# Week 1: Clustering for Innovation Discovery - Practice Exercise

## Objective
Apply clustering algorithms to discover patterns in innovation data from a company hackathon.

## Dataset
- 500 innovation proposals from employees
- Features: category scores, complexity, impact, feasibility
- Goal: Discover natural groupings to inform innovation strategy

---

## Step 1: Setup and Imports

In [None]:
# Import required libraries
import numpy as np
import pandas as pd
import matplotlib.pyplot as plt
import seaborn as sns
from sklearn.cluster import KMeans, DBSCAN, AgglomerativeClustering
from sklearn.mixture import GaussianMixture
from sklearn.preprocessing import StandardScaler
from sklearn.decomposition import PCA
from sklearn.metrics import silhouette_score, davies_bouldin_score, calinski_harabasz_score

# Set style and seed
plt.style.use('seaborn-v0_8-whitegrid')
np.random.seed(42)

print('Libraries loaded successfully!')

## Step 2: Generate Synthetic Innovation Data
In practice, you would load real data. Here we simulate it for learning purposes.

In [None]:
# Generate synthetic innovation data
n_innovations = 500

# Create 4 innovation archetypes with different characteristics
# Archetype 1: Quick Wins (low complexity, moderate impact)

◆ REQUIREMENT 1:
In the clustering practice exercise, how many innovation proposals does the dataset contain?
◆ REQUIREMENT 2:
Resume the clustering practice exercise from the point where it stops.

◆ INFORMATION:
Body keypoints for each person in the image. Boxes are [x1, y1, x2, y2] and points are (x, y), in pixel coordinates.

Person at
* * *
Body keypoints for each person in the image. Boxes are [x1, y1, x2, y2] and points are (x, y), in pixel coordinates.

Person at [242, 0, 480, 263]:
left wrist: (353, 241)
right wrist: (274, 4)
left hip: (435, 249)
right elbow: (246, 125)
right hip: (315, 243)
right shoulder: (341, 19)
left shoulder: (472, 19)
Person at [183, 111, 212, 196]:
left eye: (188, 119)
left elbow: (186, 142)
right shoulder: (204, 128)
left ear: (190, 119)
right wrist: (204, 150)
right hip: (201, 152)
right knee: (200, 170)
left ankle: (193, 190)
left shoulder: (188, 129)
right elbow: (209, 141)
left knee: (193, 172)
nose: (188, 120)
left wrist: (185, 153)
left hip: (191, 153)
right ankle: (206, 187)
---
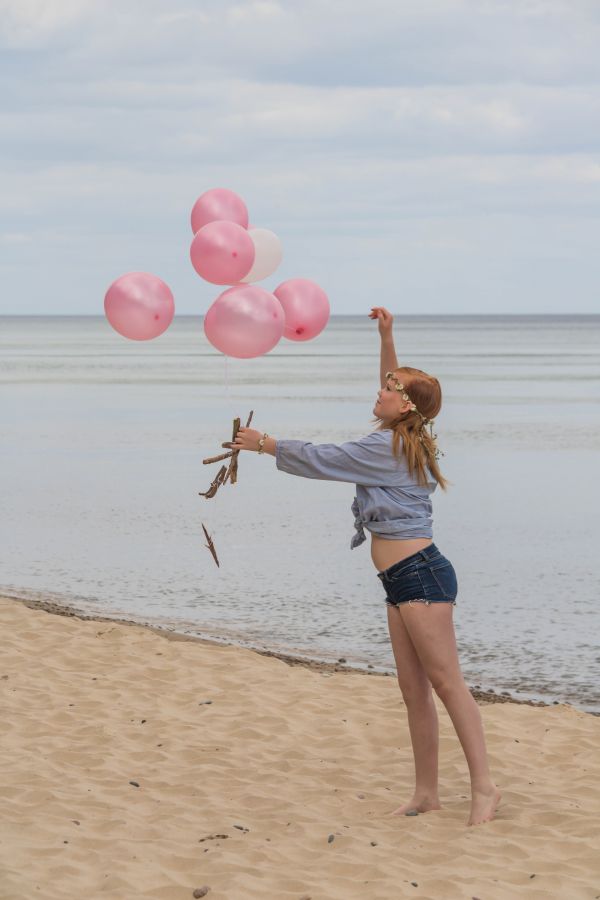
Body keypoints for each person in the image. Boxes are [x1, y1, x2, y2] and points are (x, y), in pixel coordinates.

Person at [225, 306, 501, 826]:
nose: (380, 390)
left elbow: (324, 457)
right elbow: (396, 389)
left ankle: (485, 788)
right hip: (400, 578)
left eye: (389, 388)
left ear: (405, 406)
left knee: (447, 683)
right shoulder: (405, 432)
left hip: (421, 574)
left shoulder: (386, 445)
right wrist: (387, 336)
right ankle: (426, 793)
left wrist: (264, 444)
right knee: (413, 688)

◆ EXPECTED OUTPUT 1:
500 proposals from employees.

◆ EXPECTED OUTPUT 2:
quick_wins = np.random.multivariate_normal(
    [3, 6, 7, 5],  # [complexity, impact, feasibility, novelty]
    [[1, 0.2, 0.3, 0.1], 
     [0.2, 1.5, 0.2, 0.3],
     [0.3, 0.2, 1, 0.2],
     [0.1, 0.3, 0.2, 1]], 
    125
)

# Archetype 2: Moonshots (high complexity, high impact)
moonshots = np.random.multivariate_normal(
    [8, 9, 4, 9],
    [[1.5, 0.4, -0.3, 0.5], 
     [0.4, 1, 0.1, 0.4],
     [-0.3, 0.1, 1.5, -0.2],
     [0.5, 0.4, -0.2, 1]], 
    100
)

# Archetype 3: Incremental (low complexity, low impact)
incremental = np.random.multivariate_normal(
    [2, 3, 8, 2],
    [[1, 0.3, 0.4, 0.2], 
     [0.3, 1.2, 0.3, 0.1],
     [0.4, 0.3, 1, 0.3],
     [0.2, 0.1, 0.3, 1]], 
    175
)

# Archetype 4: Transformative (moderate complexity, high impact)
transformative = np.random.multivariate_normal(
    [6, 8, 6, 7],
    [[1.2, 0.3, 0.2, 0.4], 
     [0.3, 1.3, 0.3, 0.3],
     [0.2, 0.3, 1.1, 0.2],
     [0.4, 0.3, 0.2, 1.2]], 
    100
)

# Combine all data
X = np.vstack([quick_wins, moonshots, incremental, transformative])
true_labels = np.array([0]*125 + [1]*100 + [2]*175 + [3]*100)

# Create DataFrame
feature_names = ['Complexity', 'Impact', 'Feasibility', 'Novelty']
df = pd.DataFrame(X, columns=feature_names)
df['True_Archetype'] = true_labels

print(f'Dataset shape: {df.shape}')
print(f'\nFirst 5 rows:')
df.head()

## Step 3: Exploratory Data Analysis
Understand your data before clustering!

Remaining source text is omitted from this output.